▶ Task 1
Print the part of the records that opens with the line containing "family: Dactyloidae" and runs through the last line of the records, keeping every line as it appears.

******************************

OK, we've all read the articles on "the 10 worst engines ever made". The same bunch seem to come up all the time. The Olds 5.7 Diesel, Chevy Vega 140ci, Caddy V8-6-4, Triumph Stag V8, PRV V6, Chrysler 2.2, etc.
So instead of beating a dead horse I thought it would be fun to get a list of the best/worst engines made since 2000. You'd think that a "modern" car would have an engine free of inherent major design defects, but being close to the auto repair industry, this is sadly not true from my observations.
So here's my list in no particular order:
Jeep 4.0L inline six. The history of this all cast iron engine dates back to the sixties, but they were modernized with fuel injection and electronic controls and sold in Wranglers, Cherokees, and Grand Cherokees until 2004. These engines are famous for being tolerant to neglect and abuse without stopping. They are like Harley-Davidson motorcycles - old technology, modernized for today. Sadly, the old design could not meet emissions and was finally retired in 2004. Known for its silky smoothness (inline sizes are inherently balanced) and low end torque - the 4.0 was perfect for Jeeps. The 4.0's are favored by people who actually take their Jeeps offroad.
Audi/VW 1.8T inline 4.- This engine, despite its small size, has been factory tuned to push out over 220hp with a torque curve like a V6. (earlier versions were 150hp) The low pressure turbo provides boost just off of idle speeds for virtually no lag. That combined with the long stroke design and high (at the time) compression, provide torque that provides snappy acceleration in everyday driving without having to wring it out. 30 mpg fuel economy doesn't hurt, either! Some may dispute this engine as being a "best" because of engine sludge issues. But the sludge problem was similar to Toyotas, where customer neglect was the cause in most cases. Most newer engines are just not as tolerant to neglect as the old school engines like the above 4.0 six. But then again, the 4.0 six does not provide more than 100hp per liter like this smooth running Audi does!

******************************

▶ Task 2
According to the engine post, in which Jeep models was the 4.0L inline six sold?

▶ Listed records
******************************

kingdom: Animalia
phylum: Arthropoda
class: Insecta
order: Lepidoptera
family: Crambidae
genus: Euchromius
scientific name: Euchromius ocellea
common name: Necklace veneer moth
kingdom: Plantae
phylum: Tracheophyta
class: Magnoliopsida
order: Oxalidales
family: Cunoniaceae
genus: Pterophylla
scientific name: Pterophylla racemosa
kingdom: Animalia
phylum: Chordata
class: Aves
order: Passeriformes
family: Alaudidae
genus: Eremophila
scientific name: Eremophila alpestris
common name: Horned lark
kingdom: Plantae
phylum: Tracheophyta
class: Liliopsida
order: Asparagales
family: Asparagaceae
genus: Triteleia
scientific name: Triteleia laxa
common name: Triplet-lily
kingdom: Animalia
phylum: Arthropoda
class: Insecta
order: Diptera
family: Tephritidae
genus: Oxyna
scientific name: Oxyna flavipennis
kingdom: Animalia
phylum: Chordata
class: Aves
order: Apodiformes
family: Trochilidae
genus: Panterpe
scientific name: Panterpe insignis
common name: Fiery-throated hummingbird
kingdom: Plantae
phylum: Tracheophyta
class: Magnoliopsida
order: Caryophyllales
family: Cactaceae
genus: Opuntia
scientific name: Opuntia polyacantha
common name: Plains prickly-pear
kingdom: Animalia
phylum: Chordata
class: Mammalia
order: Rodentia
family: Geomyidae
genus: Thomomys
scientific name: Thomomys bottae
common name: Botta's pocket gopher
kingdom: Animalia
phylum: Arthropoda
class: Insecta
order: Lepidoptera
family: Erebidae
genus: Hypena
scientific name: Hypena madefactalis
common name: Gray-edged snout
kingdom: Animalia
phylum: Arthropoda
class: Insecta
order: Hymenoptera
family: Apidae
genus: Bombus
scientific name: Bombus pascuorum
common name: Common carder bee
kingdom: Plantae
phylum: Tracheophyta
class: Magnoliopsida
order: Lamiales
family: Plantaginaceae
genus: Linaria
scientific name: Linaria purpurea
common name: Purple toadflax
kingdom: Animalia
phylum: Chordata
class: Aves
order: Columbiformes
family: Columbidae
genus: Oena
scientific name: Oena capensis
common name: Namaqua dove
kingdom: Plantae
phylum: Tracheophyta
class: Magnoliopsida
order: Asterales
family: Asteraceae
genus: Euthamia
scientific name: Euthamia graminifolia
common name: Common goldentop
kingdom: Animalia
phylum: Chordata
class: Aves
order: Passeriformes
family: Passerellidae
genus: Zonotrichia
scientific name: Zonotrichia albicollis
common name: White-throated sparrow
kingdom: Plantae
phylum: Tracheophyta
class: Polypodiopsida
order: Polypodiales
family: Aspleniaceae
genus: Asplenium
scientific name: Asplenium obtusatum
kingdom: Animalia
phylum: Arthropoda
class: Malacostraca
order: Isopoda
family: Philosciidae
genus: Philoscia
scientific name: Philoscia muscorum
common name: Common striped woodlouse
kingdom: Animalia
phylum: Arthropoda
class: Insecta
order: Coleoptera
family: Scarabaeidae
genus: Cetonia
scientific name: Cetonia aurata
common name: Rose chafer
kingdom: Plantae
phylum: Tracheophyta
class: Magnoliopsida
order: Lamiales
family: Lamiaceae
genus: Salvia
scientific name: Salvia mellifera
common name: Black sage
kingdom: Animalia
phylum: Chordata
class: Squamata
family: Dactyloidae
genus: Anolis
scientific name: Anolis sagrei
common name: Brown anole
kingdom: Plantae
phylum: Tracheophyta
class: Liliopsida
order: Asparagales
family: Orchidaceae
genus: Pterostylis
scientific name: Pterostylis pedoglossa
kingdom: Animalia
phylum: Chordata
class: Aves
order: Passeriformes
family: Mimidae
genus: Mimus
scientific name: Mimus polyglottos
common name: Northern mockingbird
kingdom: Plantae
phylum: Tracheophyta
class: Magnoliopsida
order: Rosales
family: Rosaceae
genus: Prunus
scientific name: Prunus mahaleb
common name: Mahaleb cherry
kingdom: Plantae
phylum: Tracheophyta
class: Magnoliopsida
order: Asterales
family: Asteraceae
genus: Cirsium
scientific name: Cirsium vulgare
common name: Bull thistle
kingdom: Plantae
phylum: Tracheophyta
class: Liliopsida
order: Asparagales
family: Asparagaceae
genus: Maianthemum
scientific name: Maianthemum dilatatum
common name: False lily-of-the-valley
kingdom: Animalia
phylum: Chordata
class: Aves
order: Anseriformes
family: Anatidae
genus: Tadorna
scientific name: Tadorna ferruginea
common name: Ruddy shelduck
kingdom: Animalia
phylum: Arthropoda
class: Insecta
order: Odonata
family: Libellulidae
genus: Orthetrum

******************************

▶ Reply 1
family: Dactyloidae
genus: Anolis
scientific name: Anolis sagrei
common name: Brown anole
kingdom: Plantae
phylum: Tracheophyta
class: Liliopsida
order: Asparagales
family: Orchidaceae
genus: Pterostylis
scientific name: Pterostylis pedoglossa
kingdom: Animalia
phylum: Chordata
class: Aves
order: Passeriformes
family: Mimidae
genus: Mimus
scientific name: Mimus polyglottos
common name: Northern mockingbird
kingdom: Plantae
phylum: Tracheophyta
class: Magnoliopsida
order: Rosales
family: Rosaceae
genus: Prunus
scientific name: Prunus mahaleb
common name: Mahaleb cherry
kingdom: Plantae
phylum: Tracheophyta
class: Magnoliopsida
order: Asterales
family: Asteraceae
genus: Cirsium
scientific name: Cirsium vulgare
common name: Bull thistle
kingdom: Plantae
phylum: Tracheophyta
class: Liliopsida
order: Asparagales
family: Asparagaceae
genus: Maianthemum
scientific name: Maianthemum dilatatum
common name: False lily-of-the-valley
kingdom: Animalia
phylum: Chordata
class: Aves
order: Anseriformes
family: Anatidae
genus: Tadorna
scientific name: Tadorna ferruginea
common name: Ruddy shelduck
kingdom: Animalia
phylum: Arthropoda
class: Insecta
order: Odonata
family: Libellulidae
genus: Orthetrum

▶ Reply 2
Wranglers, Cherokees, and Grand Cherokees.